BEGIN LISTED RECORDS

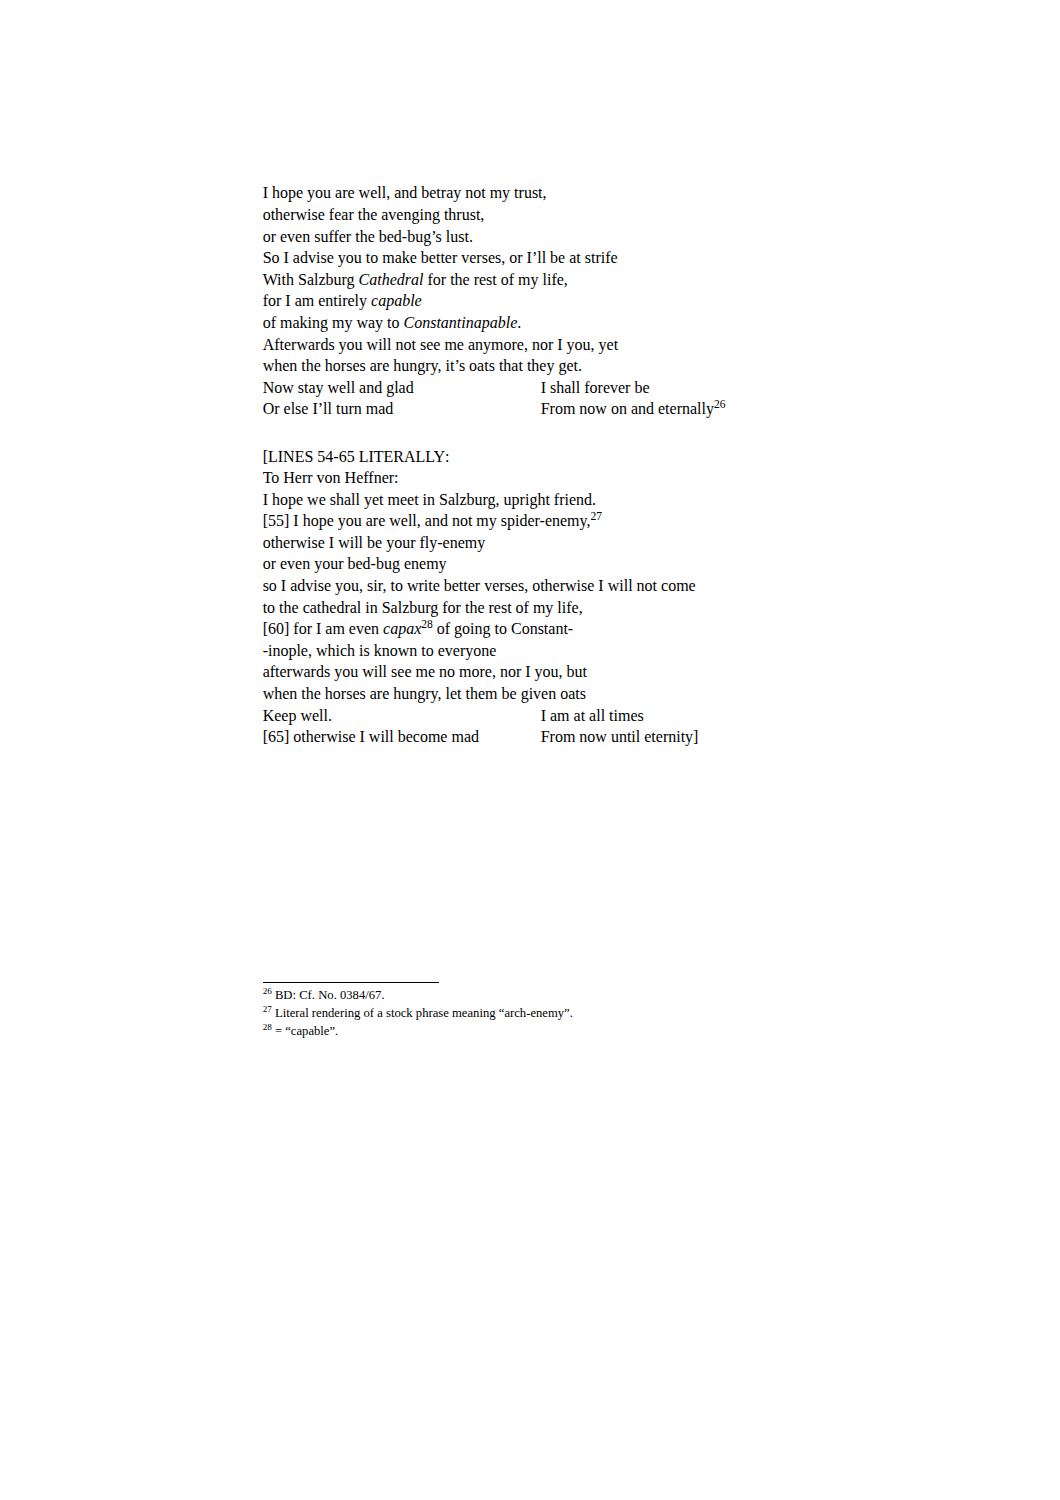I hope you are well, and betray not my trust,
otherwise fear the avenging thrust,
or even suffer the bed-bug’s lust.
So I advise you to make better verses, or I’ll be at strife
With Salzburg Cathedral for the rest of my life,
for I am entirely capable
of making my way to Constantinapable.
Afterwards you will not see me anymore, nor I you, yet
when the horses are hungry, it’s oats that they get.
Now stay well and glad
I shall forever be
Or else I’ll turn mad
From now on and eternally26
[LINES 54-65 LITERALLY:
To Herr von Heffner:
I hope we shall yet meet in Salzburg, upright friend.
[55] I hope you are well, and not my spider-enemy,27
otherwise I will be your fly-enemy
or even your bed-bug enemy
so I advise you, sir, to write better verses, otherwise I will not come
to the cathedral in Salzburg for the rest of my life,
[60] for I am even capax28 of going to Constant-
-inople, which is known to everyone
afterwards you will see me no more, nor I you, but
when the horses are hungry, let them be given oats
Keep well.
I am at all times
[65] otherwise I will become mad
From now until eternity]
26 BD: Cf. No. 0384/67.
27 Literal rendering of a stock phrase meaning “arch-enemy”.
28 = “capable”.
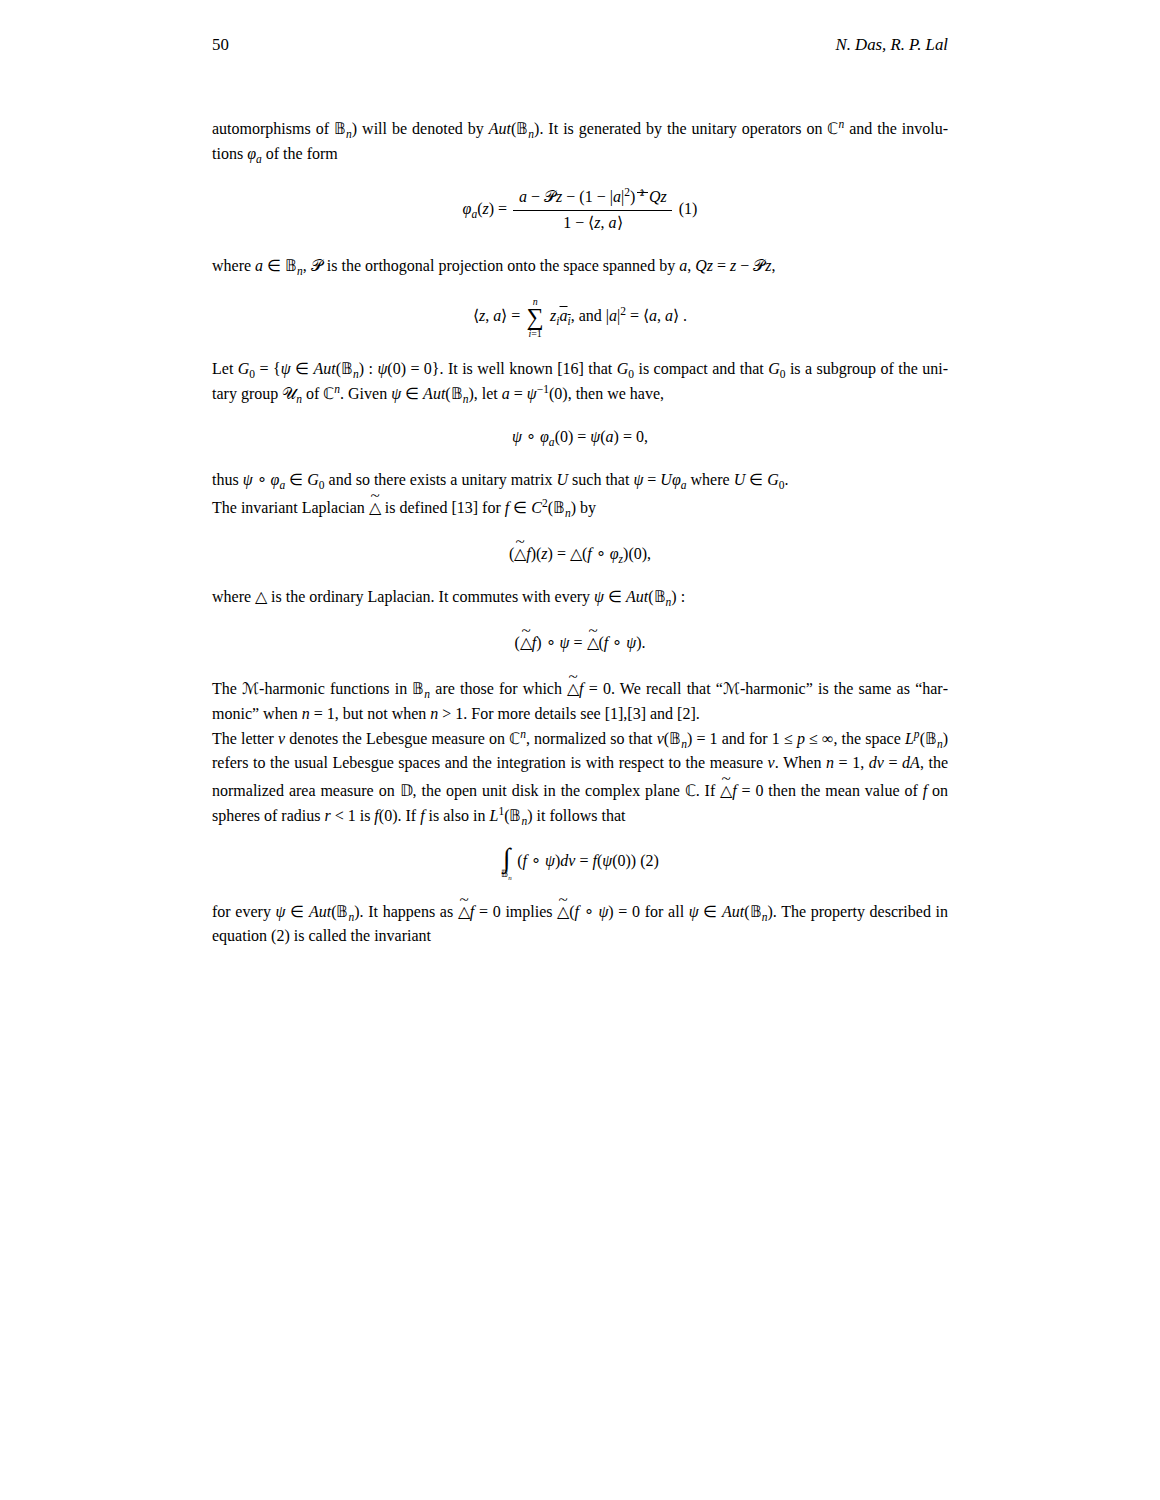50 N. Das, R. P. Lal
automorphisms of 𝔹n) will be denoted by Aut(𝔹n). It is generated by the unitary operators on ℂn and the involutions φa of the form
φa(z) = a − 𝒫z − (1 − |a|2)12Qz 1 − ⟨z, a⟩ (1)
where a ∈ 𝔹n, 𝒫 is the orthogonal projection onto the space spanned by a, Qz = z − 𝒫z,
⟨z, a⟩ = n ∑ i=1 zi ai, and |a|2 = ⟨a, a⟩ .
Let G0 = {ψ ∈ Aut(𝔹n) : ψ(0) = 0}. It is well known [16] that G0 is compact and that G0 is a subgroup of the unitary group 𝒰n of ℂn. Given ψ ∈ Aut(𝔹n), let a = ψ−1(0), then we have,
ψ ∘ φa(0) = ψ(a) = 0,
thus ψ ∘ φa ∈ G0 and so there exists a unitary matrix U such that ψ = Uφa where U ∈ G0.
The invariant Laplacian ~△ is defined [13] for f ∈ C2(𝔹n) by
(~△f)(z) = △(f ∘ φz)(0),
where △ is the ordinary Laplacian. It commutes with every ψ ∈ Aut(𝔹n) :
(~△f) ∘ ψ = ~△(f ∘ ψ).
The ℳ-harmonic functions in 𝔹n are those for which ~△f = 0. We recall that “ℳ-harmonic” is the same as “harmonic” when n = 1, but not when n > 1. For more details see [1],[3] and [2].
The letter ν denotes the Lebesgue measure on ℂn, normalized so that ν(𝔹n) = 1 and for 1 ≤ p ≤ ∞, the space Lp(𝔹n) refers to the usual Lebesgue spaces and the integration is with respect to the measure ν. When n = 1, dν = dA, the normalized area measure on 𝔻, the open unit disk in the complex plane ℂ. If ~△f = 0 then the mean value of f on spheres of radius r < 1 is f(0). If f is also in L1(𝔹n) it follows that
∫ 𝔹n (f ∘ ψ)dν = f(ψ(0)) (2)
for every ψ ∈ Aut(𝔹n). It happens as ~△f = 0 implies ~△(f ∘ ψ) = 0 for all ψ ∈ Aut(𝔹n). The property described in equation (2) is called the invariant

END LISTED RECORDS

_PROBLEM STATEMENT_.
Please reproduce the listing word for word, but only from the line that contains "φa(z) = a − 𝒫z" to its last line, inclusive.

_EXPECTED ANSWER_.
φa(z) = a − 𝒫z − (1 − |a|2)12Qz 1 − ⟨z, a⟩ (1)
where a ∈ 𝔹n, 𝒫 is the orthogonal projection onto the space spanned by a, Qz = z − 𝒫z,
⟨z, a⟩ = n ∑ i=1 zi ai, and |a|2 = ⟨a, a⟩ .
Let G0 = {ψ ∈ Aut(𝔹n) : ψ(0) = 0}. It is well known [16] that G0 is compact and that G0 is a subgroup of the unitary group 𝒰n of ℂn. Given ψ ∈ Aut(𝔹n), let a = ψ−1(0), then we have,
ψ ∘ φa(0) = ψ(a) = 0,
thus ψ ∘ φa ∈ G0 and so there exists a unitary matrix U such that ψ = Uφa where U ∈ G0.
The invariant Laplacian ~△ is defined [13] for f ∈ C2(𝔹n) by
(~△f)(z) = △(f ∘ φz)(0),
where △ is the ordinary Laplacian. It commutes with every ψ ∈ Aut(𝔹n) :
(~△f) ∘ ψ = ~△(f ∘ ψ).
The ℳ-harmonic functions in 𝔹n are those for which ~△f = 0. We recall that “ℳ-harmonic” is the same as “harmonic” when n = 1, but not when n > 1. For more details see [1],[3] and [2].
The letter ν denotes the Lebesgue measure on ℂn, normalized so that ν(𝔹n) = 1 and for 1 ≤ p ≤ ∞, the space Lp(𝔹n) refers to the usual Lebesgue spaces and the integration is with respect to the measure ν. When n = 1, dν = dA, the normalized area measure on 𝔻, the open unit disk in the complex plane ℂ. If ~△f = 0 then the mean value of f on spheres of radius r < 1 is f(0). If f is also in L1(𝔹n) it follows that
∫ 𝔹n (f ∘ ψ)dν = f(ψ(0)) (2)
for every ψ ∈ Aut(𝔹n). It happens as ~△f = 0 implies ~△(f ∘ ψ) = 0 for all ψ ∈ Aut(𝔹n). The property described in equation (2) is called the invariant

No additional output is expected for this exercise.